Shouldn't it? Jobs's unique contribution to the world was transforming personal computing into something completely personal, and then pushing his revamped conception of it into the mainstream. Through brute force and a gift for manipulating people right to the extent of their talent (and in some cases beyond), he reshaped an entire industry—and, by extension, a world becoming increasingly dependent on it—in his own idiosyncratic, perhaps even maddening, image. It's a fascinating, terrifying, and essentially unmatched achievement, and not one that even those of us who were alive and computing back in the 1980s could have predicted would shake out just as it did.

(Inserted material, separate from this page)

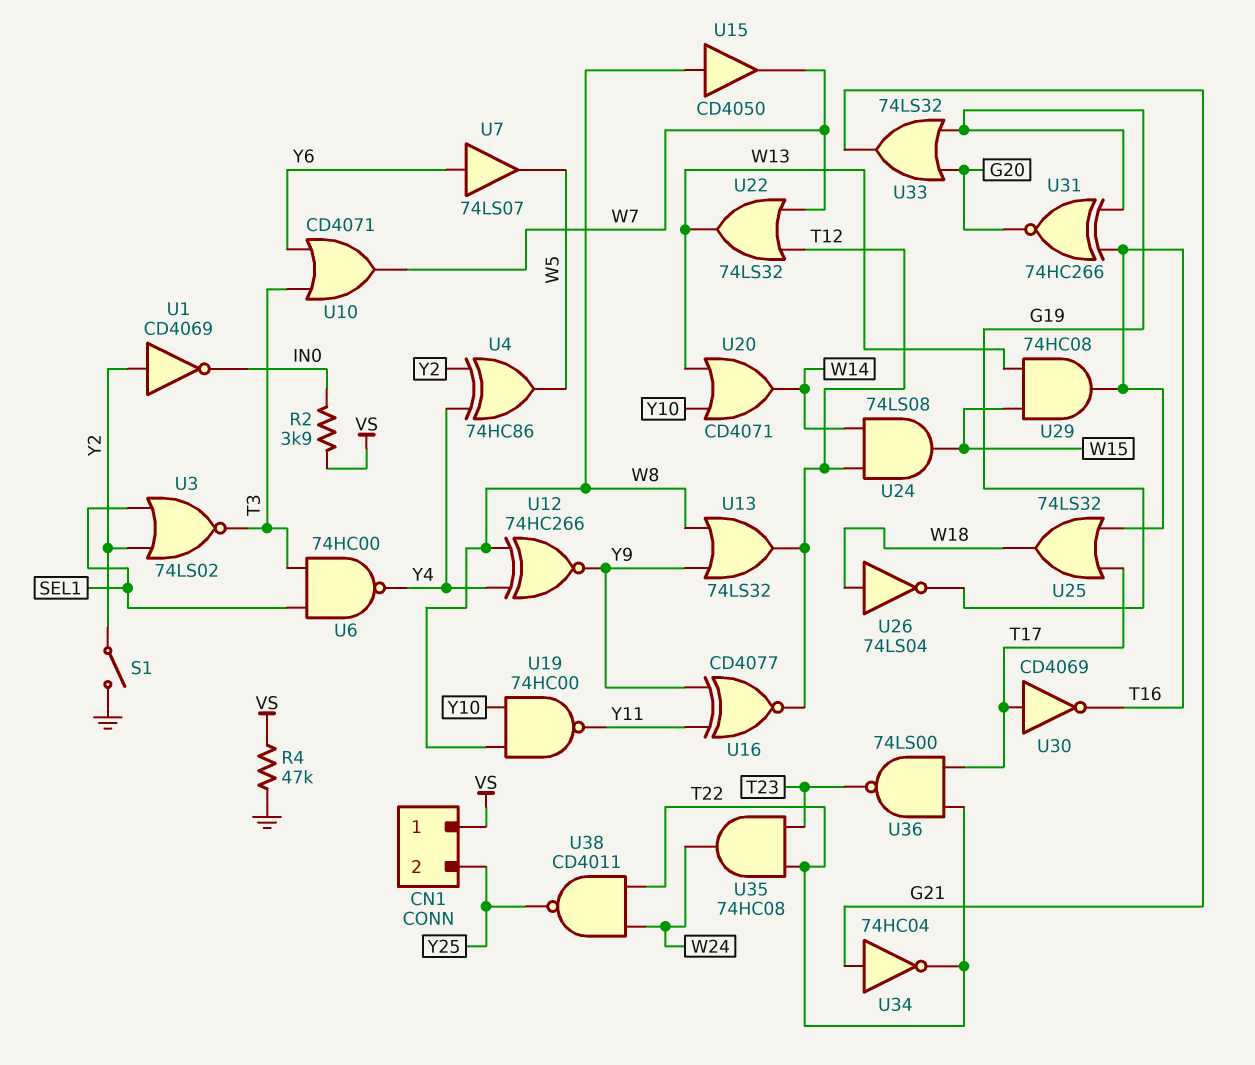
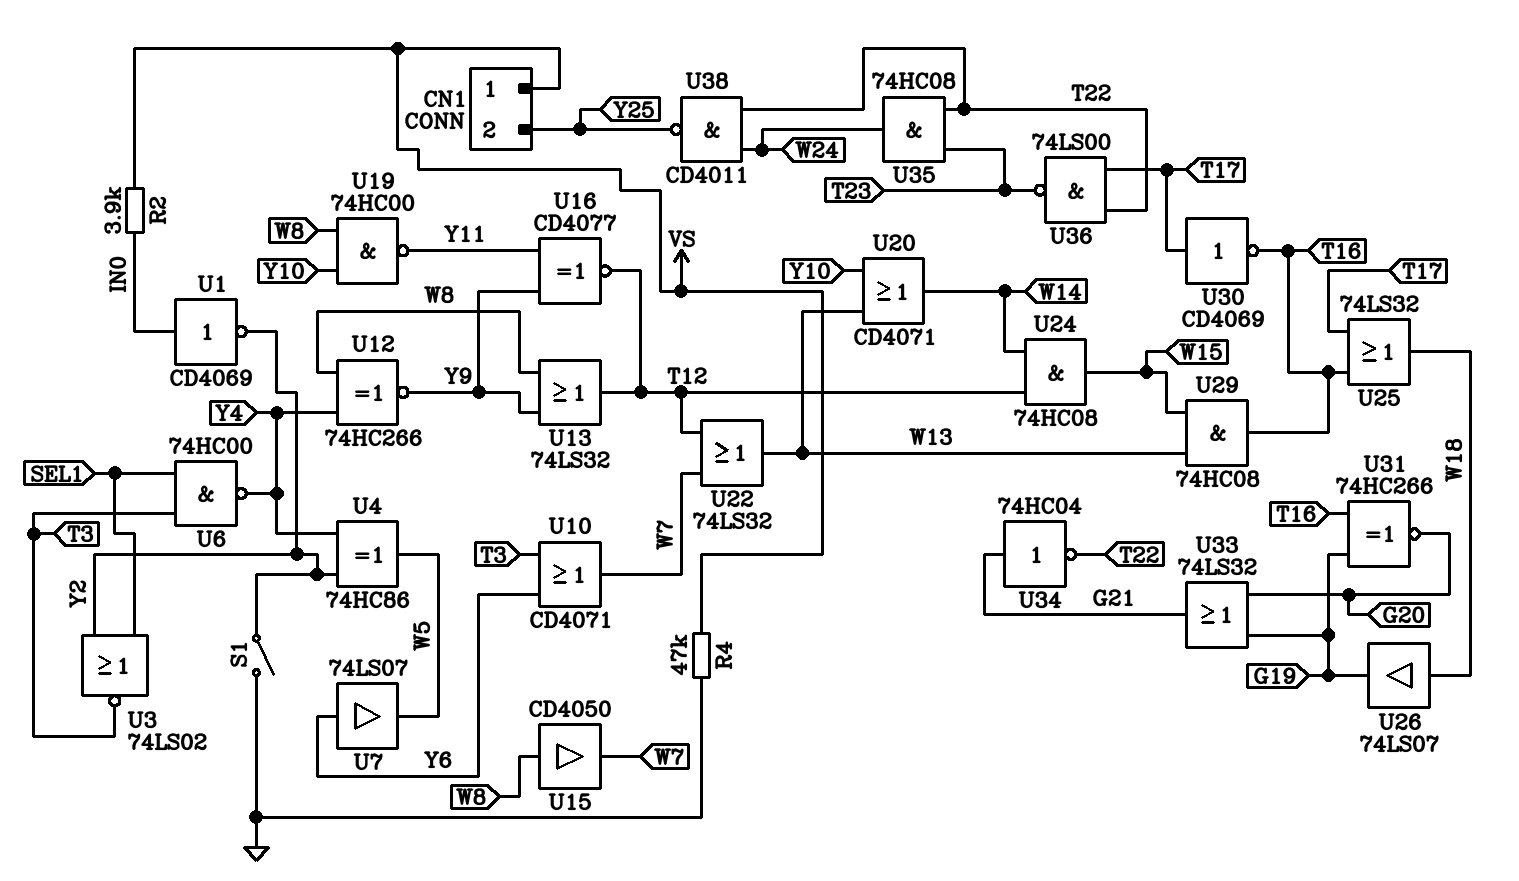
U1: NOT CD4069 (in Y2, out IN0) -> NOT CD4069 (in IN0, out Y2)
U24: AND 74LS08 (in T12, in W14, out W15) -> AND 74HC08 (in T12, in W14, out W15)
U26: NOT 74LS04 (in W18, out G19) -> buffer 74LS07 (in W18, out G19)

Much the same was true of the rise of Facebook, but Sorkin's 2010 movie about that, The Social Network, more successfully probed the psychology and quiet pain of Mark Zuckerberg than Steve Jobs does (even though it took at least as many liberties with the facts). And, for all his missed opportunities, Sorkin has turned out a more compelling final product than either the 1999 TV movie, Pirates of Silicon Valley (which was primarily about Jobs' rivalry with Bill Gates), or the 2013 Ashton Kutcher–starring Jobs.
Even so, the man who made himself a legend and his company a household name forever comes in a distant second here—though not the way he tells it. While exploring the San Francisco Opera House's orchestra pit with Wozniak just before the NeXT launch, Jobs diagnoses, with crystalline acuity, his perception of himself. In comparison to the master musicians who play in the orchestra—such as Wozniak—Jobs says, "I play the orchestra." That tune would likely come through more clearly and more affectingly had Sorkin chosen to do a bit less playing.